Gepubliceerd op woensdag 28 september 2022
IEF 20990
Hof Arnhem-Leeuwarden ||
17 aug 2022
Hof Arnhem-Leeuwarden 17 aug 2022, IEF 20990; ECLI:NL:GHARL:2022:7198 (Strafzaak tegen verdachte), https://www.ie-forum.nl/artikelen/veroordeling-verdachte-wegens-merkvervalsing

Veroordeling verdachte wegens merkvervalsing

Hof Arnhem-Leeuwarden 17 augustus 2022, IEF 20990; ECLI:NL:GHARL:2022:7198 (Strafzaak tegen verdachte) Verdachte zou zich schuldig hebben gemaakt aan merkvervalsing. Het hof acht bewezen verklaard dat verdachte opzettelijk wederrechtelijk vervaardigde merken in voorraad had. Ook had verdachte volgens het hof opzettelijk waren in voorraad die voorzien waren met de handelsnaam van een ander of van het merk waarop een ander recht had. Tot slot acht het hof bewezen dat verdachte waren opzettelijk in voorraad had waarop de handelsnaam van een ander of het merk van een ander was nagebootst.
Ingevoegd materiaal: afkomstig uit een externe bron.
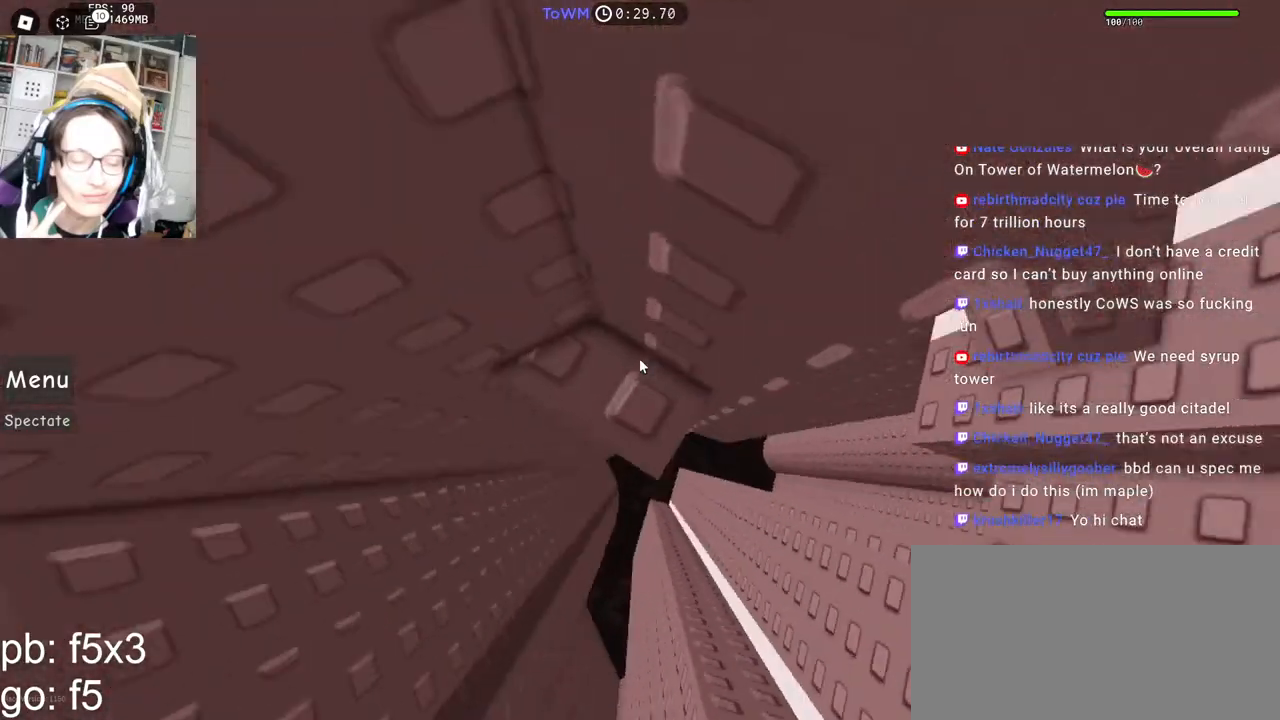
{"keys": ["d"], "mouse": ["right"], "events": [[17, "w", "up"], [167, "d", "down"]]}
Het hof oordeelt dat verdachte inbreuk heeft gemaakt op het merkenrecht van een ander en wordt door verdachte afbreuk gedaan aan het imago van het originele merk. Het hof veroordeelt verdachte tot een gevangenisstraf van twaalf maanden en een taakstraf van 240 uren. Ook beveelt het hof de onttrekking aan het verkeer van de in beslag genomen, nog niet teruggegeven voorwerpen.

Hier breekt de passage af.